In fact, it kicked into high gear during Game 1 on Thursday night. Miller took the ball from Bauer in the fifth inning and ended up going two innings and throwing 40 pitches.

Gasp! Forty pitches?! From a reliever? Why, what has this world come to?

How many managers would use their best late-inning reliever in Game 1 of a five-game series with two outs in the fourth inning through one out in the seventh while letting him rack up 40 pitches?

One. Terry Francona.

Granted, Miller is special, but Francona went beyond that with his use of Cody Allen -- who also threw exactly 40 pitches in closing this thing down -- and we'll get to him. Yes, a great aspect to Francona's managerial job in Game 1 that was so gorgeous with his relievers was that he threw out the pitch counts.

Now, by no means do I discount limiting workload in the regular season, but this isn't the regular season. It's a best-of-five series in which the Indians have two of their best three starting pitchers hurt and their lone remaining ace set to take the hill in Game 2. From Francona's perspective, you get this game and the series turns on its head and puts you in control. Why the hell not go all out?

There's also this: Miller hadn't pitched since Sunday. He was fresh. And after Game 2 on Friday, there's a day off. He's fine.

Francona removes Miller at the perfect time, naturally. USATSI

Once Miller was removed, Bryan Shaw got two outs before Francona went to his closer, Cody Allen. Allen very rarely works more than an inning, but this time around he got five outs and threw 40 pitches for the save.

Same argument as above with Miller. Allen is a stud. He's locked in right now (0.54 ERA in his last 16 2/3 innings in the regular season) and he hadn't pitched since Sunday. So he was fresh. Forty pitches to a reliever isn't like 150 to a starter.

Sure, maybe Francona can only use one of these guys in Game 2. Maybe both are limited to something like 10 pitches. Maybe they'll both become too fatigued to pitch by Game 5.

So what? The questions could be endless on either side.

What if the Indians lost Game 1 by Francona playing it safe and/or managing to the win stat?
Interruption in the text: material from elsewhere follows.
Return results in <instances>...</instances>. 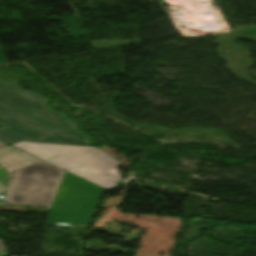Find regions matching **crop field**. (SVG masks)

What if now they sweep the Red Sox and give Miller and Allen four days' rest before the ALCS? What if both are feeling good enough to work a "normal" inning in Game 2?
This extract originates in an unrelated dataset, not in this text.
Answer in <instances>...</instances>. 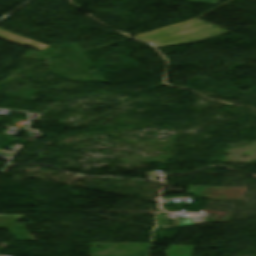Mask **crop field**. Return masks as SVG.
<instances>
[{"instance_id": "8a807250", "label": "crop field", "mask_w": 256, "mask_h": 256, "mask_svg": "<svg viewBox=\"0 0 256 256\" xmlns=\"http://www.w3.org/2000/svg\"><path fill=\"white\" fill-rule=\"evenodd\" d=\"M227 33L199 20H193L178 26L152 34L137 37L151 43L154 47L196 42Z\"/></svg>"}, {"instance_id": "ac0d7876", "label": "crop field", "mask_w": 256, "mask_h": 256, "mask_svg": "<svg viewBox=\"0 0 256 256\" xmlns=\"http://www.w3.org/2000/svg\"><path fill=\"white\" fill-rule=\"evenodd\" d=\"M190 187L187 193L200 192L198 198L209 199H242L247 188H229V187ZM203 190V192H202ZM202 192V193H201Z\"/></svg>"}, {"instance_id": "34b2d1b8", "label": "crop field", "mask_w": 256, "mask_h": 256, "mask_svg": "<svg viewBox=\"0 0 256 256\" xmlns=\"http://www.w3.org/2000/svg\"><path fill=\"white\" fill-rule=\"evenodd\" d=\"M25 217L0 216V229H6L15 239L22 241L36 240L24 227L23 223H16Z\"/></svg>"}, {"instance_id": "412701ff", "label": "crop field", "mask_w": 256, "mask_h": 256, "mask_svg": "<svg viewBox=\"0 0 256 256\" xmlns=\"http://www.w3.org/2000/svg\"><path fill=\"white\" fill-rule=\"evenodd\" d=\"M18 140V138L0 136V150L12 145Z\"/></svg>"}, {"instance_id": "f4fd0767", "label": "crop field", "mask_w": 256, "mask_h": 256, "mask_svg": "<svg viewBox=\"0 0 256 256\" xmlns=\"http://www.w3.org/2000/svg\"><path fill=\"white\" fill-rule=\"evenodd\" d=\"M184 1L203 2V3H212V4L217 3V0H184Z\"/></svg>"}]
</instances>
Bottom line, the Indians got a win and now they are up 1-0 in the series with Corey Kluber -- possibly the AL Cy Young winner -- starting Game 2.

Kluber, by the way, is a workhorse who routinely rocks pitch counts up into triple digits. In 32 starts this season, he had three complete games, five other games where he went eight innings and 19 total where he got through at least seven. He's a very good bet to get deep in the game and Francona was operating in Game 1 with this knowledge as a safety net.
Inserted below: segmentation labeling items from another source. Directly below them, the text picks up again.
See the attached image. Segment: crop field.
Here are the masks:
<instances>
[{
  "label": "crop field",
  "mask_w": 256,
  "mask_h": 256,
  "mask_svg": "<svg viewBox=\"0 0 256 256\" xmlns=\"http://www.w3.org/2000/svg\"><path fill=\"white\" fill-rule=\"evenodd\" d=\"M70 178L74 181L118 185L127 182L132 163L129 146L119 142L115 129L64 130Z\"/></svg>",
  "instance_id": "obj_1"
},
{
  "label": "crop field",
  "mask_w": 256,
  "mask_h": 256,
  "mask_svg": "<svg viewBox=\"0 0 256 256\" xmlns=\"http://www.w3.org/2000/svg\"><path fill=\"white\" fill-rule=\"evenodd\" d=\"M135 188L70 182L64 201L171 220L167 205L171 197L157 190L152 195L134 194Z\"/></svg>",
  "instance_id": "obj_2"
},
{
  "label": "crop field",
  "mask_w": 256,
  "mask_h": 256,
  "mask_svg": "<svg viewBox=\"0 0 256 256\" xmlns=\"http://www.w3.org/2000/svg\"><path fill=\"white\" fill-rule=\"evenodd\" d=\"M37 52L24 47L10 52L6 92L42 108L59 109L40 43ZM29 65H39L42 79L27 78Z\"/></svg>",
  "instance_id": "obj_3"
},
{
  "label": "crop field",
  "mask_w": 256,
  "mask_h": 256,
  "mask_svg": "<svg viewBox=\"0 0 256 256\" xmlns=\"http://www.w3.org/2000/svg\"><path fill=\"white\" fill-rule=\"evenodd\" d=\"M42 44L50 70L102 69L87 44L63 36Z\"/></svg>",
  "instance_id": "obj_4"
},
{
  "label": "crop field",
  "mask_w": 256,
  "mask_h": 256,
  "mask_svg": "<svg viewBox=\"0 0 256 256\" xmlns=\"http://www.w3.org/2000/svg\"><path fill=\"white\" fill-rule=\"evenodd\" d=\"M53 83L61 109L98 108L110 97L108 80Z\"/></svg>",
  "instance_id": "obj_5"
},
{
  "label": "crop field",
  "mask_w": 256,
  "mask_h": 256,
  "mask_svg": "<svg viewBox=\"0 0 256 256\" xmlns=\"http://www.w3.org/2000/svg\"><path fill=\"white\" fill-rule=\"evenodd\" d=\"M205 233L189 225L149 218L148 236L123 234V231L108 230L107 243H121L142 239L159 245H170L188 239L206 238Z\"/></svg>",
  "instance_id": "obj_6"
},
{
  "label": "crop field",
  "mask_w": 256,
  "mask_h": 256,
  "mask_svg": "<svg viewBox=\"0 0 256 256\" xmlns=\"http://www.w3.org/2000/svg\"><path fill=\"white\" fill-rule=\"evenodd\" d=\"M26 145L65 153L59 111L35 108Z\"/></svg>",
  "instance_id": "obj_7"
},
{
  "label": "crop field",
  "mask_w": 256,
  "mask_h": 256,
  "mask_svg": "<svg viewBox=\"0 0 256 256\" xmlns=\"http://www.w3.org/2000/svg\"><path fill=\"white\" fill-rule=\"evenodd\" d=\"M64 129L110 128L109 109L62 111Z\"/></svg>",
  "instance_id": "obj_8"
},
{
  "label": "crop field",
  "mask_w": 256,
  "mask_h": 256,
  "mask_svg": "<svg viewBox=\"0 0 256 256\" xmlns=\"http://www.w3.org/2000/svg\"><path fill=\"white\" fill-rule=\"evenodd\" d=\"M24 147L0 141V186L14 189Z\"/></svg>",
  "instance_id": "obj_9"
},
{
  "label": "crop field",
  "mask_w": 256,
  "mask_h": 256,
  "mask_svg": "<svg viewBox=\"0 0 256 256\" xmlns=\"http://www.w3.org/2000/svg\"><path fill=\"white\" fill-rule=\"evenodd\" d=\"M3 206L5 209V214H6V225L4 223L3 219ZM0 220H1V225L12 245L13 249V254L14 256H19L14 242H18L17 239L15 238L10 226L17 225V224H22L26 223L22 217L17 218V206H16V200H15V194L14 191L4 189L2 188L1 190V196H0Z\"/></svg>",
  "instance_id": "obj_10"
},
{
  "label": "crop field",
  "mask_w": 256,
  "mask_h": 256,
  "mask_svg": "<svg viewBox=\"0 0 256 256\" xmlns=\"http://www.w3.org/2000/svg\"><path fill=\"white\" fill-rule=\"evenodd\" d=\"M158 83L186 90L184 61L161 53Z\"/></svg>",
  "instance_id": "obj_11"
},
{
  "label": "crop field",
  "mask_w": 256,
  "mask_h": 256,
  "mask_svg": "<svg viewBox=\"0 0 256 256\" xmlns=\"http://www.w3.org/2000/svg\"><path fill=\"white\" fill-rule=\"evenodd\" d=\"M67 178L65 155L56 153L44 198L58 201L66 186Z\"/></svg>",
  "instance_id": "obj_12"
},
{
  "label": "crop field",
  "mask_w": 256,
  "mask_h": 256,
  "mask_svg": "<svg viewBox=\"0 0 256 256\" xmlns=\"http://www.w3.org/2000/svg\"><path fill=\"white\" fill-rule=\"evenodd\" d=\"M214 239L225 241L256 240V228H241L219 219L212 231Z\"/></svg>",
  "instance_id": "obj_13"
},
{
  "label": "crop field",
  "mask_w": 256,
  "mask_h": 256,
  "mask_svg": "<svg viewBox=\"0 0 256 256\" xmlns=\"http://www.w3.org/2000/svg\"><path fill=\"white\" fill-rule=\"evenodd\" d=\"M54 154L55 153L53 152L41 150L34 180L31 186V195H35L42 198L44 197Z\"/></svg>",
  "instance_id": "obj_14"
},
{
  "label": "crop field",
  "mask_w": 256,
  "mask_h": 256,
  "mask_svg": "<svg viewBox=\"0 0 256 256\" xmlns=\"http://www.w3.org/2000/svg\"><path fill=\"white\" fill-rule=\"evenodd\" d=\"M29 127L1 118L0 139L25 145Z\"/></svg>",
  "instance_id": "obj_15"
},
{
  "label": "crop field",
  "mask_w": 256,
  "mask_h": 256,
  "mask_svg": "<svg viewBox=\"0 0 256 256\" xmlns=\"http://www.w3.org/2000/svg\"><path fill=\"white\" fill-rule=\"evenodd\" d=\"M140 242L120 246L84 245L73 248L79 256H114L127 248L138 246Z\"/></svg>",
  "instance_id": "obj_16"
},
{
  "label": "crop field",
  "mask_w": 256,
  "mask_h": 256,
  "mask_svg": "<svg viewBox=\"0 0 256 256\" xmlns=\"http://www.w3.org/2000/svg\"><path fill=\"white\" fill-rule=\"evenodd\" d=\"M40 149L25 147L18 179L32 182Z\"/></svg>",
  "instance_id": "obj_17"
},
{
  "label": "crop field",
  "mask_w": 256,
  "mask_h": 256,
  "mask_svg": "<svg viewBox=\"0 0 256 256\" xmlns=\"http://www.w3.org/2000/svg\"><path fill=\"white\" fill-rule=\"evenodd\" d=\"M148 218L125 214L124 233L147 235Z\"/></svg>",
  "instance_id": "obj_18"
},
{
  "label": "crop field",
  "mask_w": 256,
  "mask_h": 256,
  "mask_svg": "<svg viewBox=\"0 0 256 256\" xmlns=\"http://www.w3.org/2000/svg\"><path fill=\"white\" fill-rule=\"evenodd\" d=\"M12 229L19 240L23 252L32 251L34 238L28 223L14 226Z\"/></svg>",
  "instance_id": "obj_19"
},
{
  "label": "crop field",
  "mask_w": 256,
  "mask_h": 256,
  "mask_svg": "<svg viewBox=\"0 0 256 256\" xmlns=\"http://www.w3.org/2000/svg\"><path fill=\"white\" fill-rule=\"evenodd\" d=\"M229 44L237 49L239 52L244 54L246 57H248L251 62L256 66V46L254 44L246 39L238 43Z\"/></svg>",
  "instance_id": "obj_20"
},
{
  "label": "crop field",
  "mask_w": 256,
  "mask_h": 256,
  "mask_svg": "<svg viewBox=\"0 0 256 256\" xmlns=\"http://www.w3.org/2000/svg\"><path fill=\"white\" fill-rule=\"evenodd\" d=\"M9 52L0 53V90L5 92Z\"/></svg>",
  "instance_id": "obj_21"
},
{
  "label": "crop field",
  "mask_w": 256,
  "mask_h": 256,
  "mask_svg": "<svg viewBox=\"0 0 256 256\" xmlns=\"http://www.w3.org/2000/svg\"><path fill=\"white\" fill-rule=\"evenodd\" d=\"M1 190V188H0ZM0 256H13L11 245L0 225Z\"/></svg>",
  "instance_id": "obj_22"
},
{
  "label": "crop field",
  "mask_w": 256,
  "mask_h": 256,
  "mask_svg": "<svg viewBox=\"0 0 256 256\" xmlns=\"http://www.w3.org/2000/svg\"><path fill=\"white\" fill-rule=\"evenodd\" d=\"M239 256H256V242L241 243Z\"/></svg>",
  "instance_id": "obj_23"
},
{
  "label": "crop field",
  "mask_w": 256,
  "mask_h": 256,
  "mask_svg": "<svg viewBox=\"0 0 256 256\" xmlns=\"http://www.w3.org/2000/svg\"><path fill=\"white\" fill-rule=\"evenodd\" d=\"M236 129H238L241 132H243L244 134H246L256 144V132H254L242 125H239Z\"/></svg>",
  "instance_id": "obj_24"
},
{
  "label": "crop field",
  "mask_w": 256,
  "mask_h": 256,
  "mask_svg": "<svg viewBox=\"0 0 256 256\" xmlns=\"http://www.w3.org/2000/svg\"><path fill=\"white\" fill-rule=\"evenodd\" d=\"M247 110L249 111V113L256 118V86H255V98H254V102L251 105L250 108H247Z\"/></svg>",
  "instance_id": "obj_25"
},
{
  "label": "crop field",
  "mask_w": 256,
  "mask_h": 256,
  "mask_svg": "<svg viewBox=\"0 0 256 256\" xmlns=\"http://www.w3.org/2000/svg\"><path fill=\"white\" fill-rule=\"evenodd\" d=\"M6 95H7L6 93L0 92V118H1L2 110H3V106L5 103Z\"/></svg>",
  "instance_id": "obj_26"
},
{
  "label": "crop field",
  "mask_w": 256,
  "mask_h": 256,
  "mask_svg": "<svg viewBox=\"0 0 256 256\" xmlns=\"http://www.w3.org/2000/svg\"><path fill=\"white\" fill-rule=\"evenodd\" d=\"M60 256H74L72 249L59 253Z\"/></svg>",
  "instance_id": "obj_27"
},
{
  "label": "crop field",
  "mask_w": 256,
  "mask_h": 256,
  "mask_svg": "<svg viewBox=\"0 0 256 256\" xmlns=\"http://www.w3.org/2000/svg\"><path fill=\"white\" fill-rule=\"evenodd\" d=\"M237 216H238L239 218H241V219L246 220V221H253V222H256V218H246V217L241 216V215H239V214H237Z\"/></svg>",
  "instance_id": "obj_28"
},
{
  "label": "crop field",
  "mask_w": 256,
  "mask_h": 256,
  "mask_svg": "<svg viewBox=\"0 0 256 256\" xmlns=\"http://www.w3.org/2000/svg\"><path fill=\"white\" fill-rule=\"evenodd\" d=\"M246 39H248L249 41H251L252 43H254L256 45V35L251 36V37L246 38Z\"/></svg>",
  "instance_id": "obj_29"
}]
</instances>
Past that, Francona didn't use Dan Otero, who had a 1.53 ERA and 0.91 WHIP in 70 2/3 innings this season. Quality relievers Jeff Manship and Zach McAllister also went unused.

The Indians aren't in bad shape at all. They are in excellent shape, thanks in part to their manager working his ass off in Game 1.

What an aesthetically pleasing performance by Francona, notably with what else we've seen this week.